It's cold outside.  And even if it's not, bread is totally awesome to make, and a lovely stay-in-the-house weekend activity.   For more than two decades, I have left the bread baking skills to my husband who created his own sour-starter and kept it going for more than 15 years.  "Longer than most marriages," my friend Arthur would say of a box of pasta.  After those 15 years, my husband started winging his formula with a different, but no-less-delicious, result every time. With the skill of a surgeon, he cuts into the first crusty piece; with the consideration of a wine maven, he deems it "good."   But today, my daughter and I will make a much simpler bread that takes much less time to prepare and is pretty much fool-proof.  It can't compare to my husband's artisanal weekly triumphs or the professional holiness of Jim Lahey's now-famous technique, but to a 14-year old, it is guaranteed pleasure.  It is also rather healthy.  Put aside approximately three and a half hours:  This includes the time for two risings, baking, and cooling.  Granulated yeast can be found in any supermarket, right next to the flour.  "Kneading" the dough means that you press it down hard, fold it over itself, then press again.  You do it at least twenty-five times per rising.  Lightly flour your hands, not the counter, as you go along.  In this recipe, the surprise addition of cocoa powder adds a hint of flavor and turns the bread a lovely color.  When it's all done, Shayna and I play a game.  What are we going to spread on it today? Honey-walnut cream cheese?  Homemade carrot marmalade (as in the photo) or... is it time to make butter, again!?  After all, said M.F.K. Fisher -- the high priestess of food writers, "The smell of good bread baking, like the sound of lightly flowing water, is indescribable in its evocation of innocence and delight."  Exactly. A Loaf of Whole-Wheat Bread Makes 1 loaf (about 14 slices)
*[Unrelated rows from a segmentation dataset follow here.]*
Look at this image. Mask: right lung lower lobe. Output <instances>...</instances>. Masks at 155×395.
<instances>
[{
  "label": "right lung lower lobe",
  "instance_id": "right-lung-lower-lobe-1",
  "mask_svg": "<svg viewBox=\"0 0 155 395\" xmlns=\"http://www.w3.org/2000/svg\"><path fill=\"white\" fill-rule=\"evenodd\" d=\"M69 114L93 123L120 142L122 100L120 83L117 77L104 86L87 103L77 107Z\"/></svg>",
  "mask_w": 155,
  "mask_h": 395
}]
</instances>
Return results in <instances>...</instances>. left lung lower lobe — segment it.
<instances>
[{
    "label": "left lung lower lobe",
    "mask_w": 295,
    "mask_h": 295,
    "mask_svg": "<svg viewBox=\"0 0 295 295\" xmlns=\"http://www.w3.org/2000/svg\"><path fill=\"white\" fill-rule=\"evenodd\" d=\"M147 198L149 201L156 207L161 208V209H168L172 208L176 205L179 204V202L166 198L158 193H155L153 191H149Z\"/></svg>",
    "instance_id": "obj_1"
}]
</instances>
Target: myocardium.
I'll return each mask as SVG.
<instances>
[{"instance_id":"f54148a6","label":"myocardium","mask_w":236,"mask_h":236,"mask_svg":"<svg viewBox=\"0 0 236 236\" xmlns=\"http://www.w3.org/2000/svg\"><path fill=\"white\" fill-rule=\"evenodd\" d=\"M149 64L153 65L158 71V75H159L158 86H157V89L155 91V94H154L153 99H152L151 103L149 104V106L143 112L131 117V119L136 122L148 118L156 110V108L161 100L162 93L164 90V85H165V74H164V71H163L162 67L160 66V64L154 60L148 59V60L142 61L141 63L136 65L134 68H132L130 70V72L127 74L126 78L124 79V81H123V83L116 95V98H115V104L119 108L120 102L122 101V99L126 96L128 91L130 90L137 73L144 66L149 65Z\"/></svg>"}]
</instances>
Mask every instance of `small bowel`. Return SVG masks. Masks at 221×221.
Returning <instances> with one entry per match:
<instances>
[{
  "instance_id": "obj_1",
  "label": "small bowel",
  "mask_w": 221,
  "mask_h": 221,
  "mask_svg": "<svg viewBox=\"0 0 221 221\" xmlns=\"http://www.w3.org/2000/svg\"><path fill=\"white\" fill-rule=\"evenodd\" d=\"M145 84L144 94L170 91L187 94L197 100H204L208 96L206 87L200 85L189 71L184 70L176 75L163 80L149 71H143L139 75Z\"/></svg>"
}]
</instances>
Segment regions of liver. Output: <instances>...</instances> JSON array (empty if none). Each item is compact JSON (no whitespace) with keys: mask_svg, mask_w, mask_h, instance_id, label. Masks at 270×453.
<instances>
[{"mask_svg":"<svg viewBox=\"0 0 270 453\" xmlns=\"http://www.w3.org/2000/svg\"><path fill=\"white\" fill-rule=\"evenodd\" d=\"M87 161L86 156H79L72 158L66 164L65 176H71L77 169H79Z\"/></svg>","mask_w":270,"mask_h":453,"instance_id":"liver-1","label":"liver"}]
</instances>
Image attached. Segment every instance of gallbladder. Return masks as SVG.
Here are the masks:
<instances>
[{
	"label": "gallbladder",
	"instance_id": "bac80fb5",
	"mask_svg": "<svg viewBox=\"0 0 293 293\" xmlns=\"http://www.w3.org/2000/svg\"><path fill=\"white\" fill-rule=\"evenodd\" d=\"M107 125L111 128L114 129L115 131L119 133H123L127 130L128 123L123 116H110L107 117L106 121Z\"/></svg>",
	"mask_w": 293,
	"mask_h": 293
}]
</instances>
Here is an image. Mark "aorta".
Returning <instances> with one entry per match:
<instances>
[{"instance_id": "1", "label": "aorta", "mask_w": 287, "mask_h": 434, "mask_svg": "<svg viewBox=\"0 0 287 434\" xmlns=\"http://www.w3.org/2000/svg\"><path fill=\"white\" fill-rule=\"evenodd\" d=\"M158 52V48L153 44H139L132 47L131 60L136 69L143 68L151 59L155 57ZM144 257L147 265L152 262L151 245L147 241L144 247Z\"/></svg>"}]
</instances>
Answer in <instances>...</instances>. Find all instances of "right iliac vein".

1 package granulated yeast 1 tablespoon sugar 1-1/2 cups whole-wheat flour 1/2 cup all-purpose unbleached white flour, plus more for your hands 1 tablespoon unsweetened cocoa powder 1/2 cup milk, at room temperature 2 teaspoons olive oil, for greasing the pan

Put 1/2 cup warm tap water in a small bowl.  Stir in the yeast and sugar until dissolved.  Let sit 10 minutes until it bubbles and doubles its volume.  Put both flours, cocoa, and 1/2 teaspoon salt in a large bowl that can be used with electric beaters.  Mix briefly.  Add the dissolved yeast and mix until crumbly.  Add the milk and beat until the dough forms a ball that pulls away from the sides of the bowl.  The dough will be a bit sticky.  Roll onto a clean counter and knead 25 times (flouring your hands as needed.)  Roll into a smooth ball and put into a large clean bowl.  Pull plastic wrap tightly over the top.  You can do your homework or watch it rise!  Let rise 1-1/2 hours or until the dough has doubled in volume and is a little spongy.  Punch the dough down again and knead on the counter 24 times.  Lightly oil a 8-1/2-x-4-1/2 inch loaf pan (or any 6-cup pan) and put the dough into the pan, making sure to press it down into the corners.  Cover with a kitchen towel and let it rise 1 hour, until the dough has risen by half.   During the second rising, heat the oven to 400 degrees.  Bake for 35 minutes until firm to the touch.  Let cool 10 minutes, then turn it out of the pan. Cool before slicing. Honey-Walnut Cream Cheese 1/2 cup coarsely chopped toasted walnuts 8 ounces cream cheese 3 tablespoons wildflower honey

Place cream cheese and honey in bowl of electric mixer.  Using the paddle, beat just until smooth.  Add nuts and mix.  Cover and chill.  Makes 1-1/4 cups

Wrinkled Grapes

A few weeks ago, my husband brought home a rather large amount of seedless red grapes.  They were the size of marbles and looked like they would pucker your lips.  Instead they were delicious and sweet.  But they lingered in the fridge and began to wrinkle like the tips of your fingers after a long hot bath.  Didn't give it much thought until I got a Facebook message from Nancy at Expendable Edibles.  She and her partner are in the business of making sure people discover fascinating ways to use the odds and ends in the refrigerator:  the last dregs of vinegar, the dehydrated knob of ginger, two pieces of leftover soppressata, a gnarled carrot.  Nancy, who, after seeing the large photo of my Sauteed Chicken with Roasted Grapes (from Radically Simple) in the New York Times queried, "Hey, couldn't you use oldish, wrinkled grapes for that dish?  After all, that's the way they wind up after roasting?!"  I liked the question and the theoretical construct.  Using pre-wrinkled grapes already gave you a head start!  More importantly, though, not throwing those grapes away benefits the planet -- and stretches the family grocery bill.  "Of course the sun does some of this for us already," I thought, as I contemplated the inverse evolution of some of our favorite foods -- grapes into raisins, plums into prunes, ripe tomatoes into sun-dried tomatoes, botrytised grapes into Sauternes.  I'm certain there are others, some of them are lurking in your fridge.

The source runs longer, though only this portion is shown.